[WORK TASK]
Please repeat the listing below exactly, but do not include its pictures.

[SOURCE DATA]
· · ·
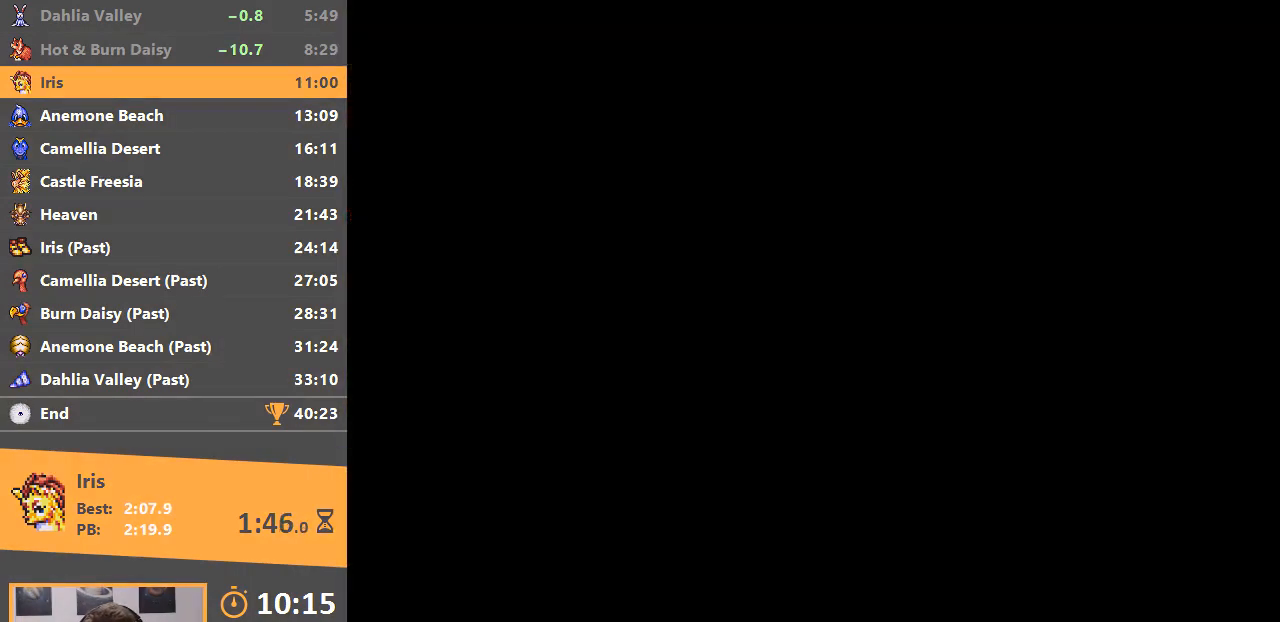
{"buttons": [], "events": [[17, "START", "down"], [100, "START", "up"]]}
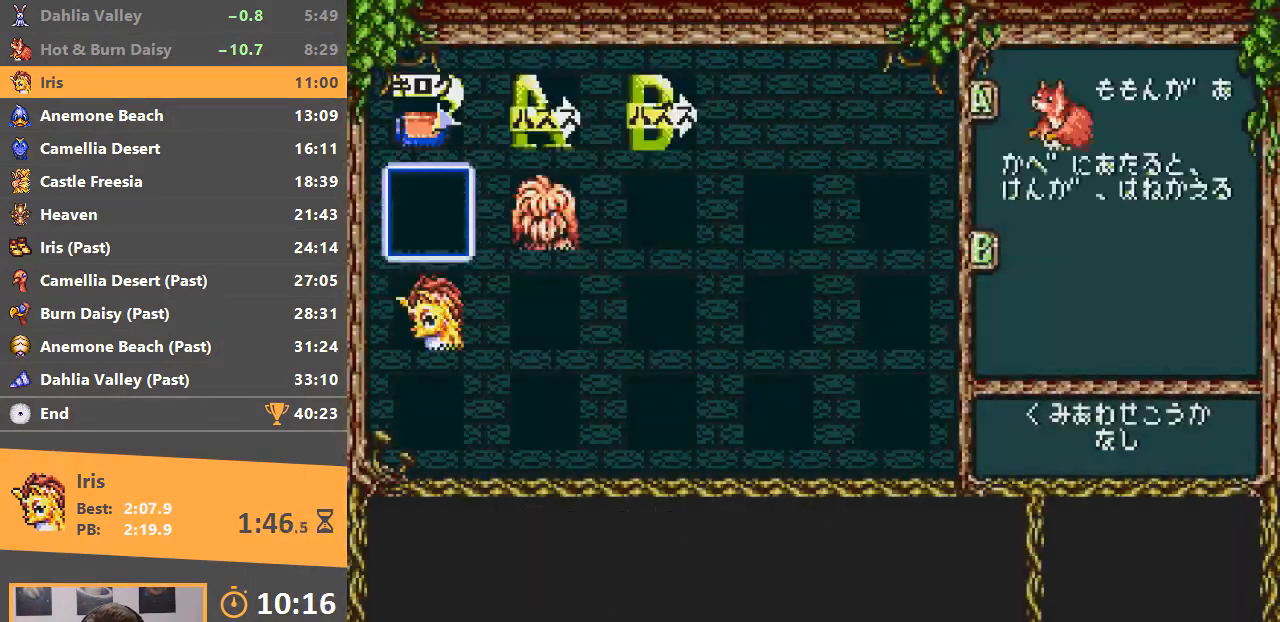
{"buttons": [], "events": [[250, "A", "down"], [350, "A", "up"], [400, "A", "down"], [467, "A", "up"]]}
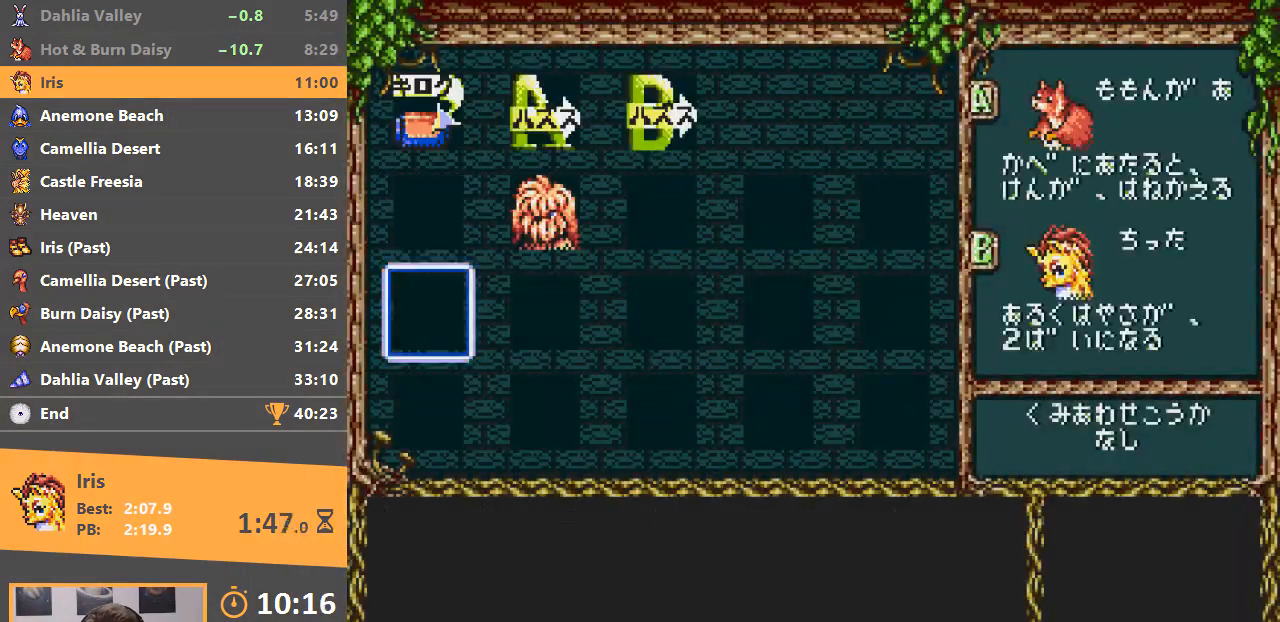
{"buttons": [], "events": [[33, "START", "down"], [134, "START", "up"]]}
· · ·
[EXERCISE SOLUTION]
{"buttons": [], "events": [[17, "START", "down"], [100, "START", "up"]]}
{"buttons": [], "events": [[250, "A", "down"], [350, "A", "up"], [400, "A", "down"], [467, "A", "up"]]}
{"buttons": [], "events": [[33, "START", "down"], [134, "START", "up"]]}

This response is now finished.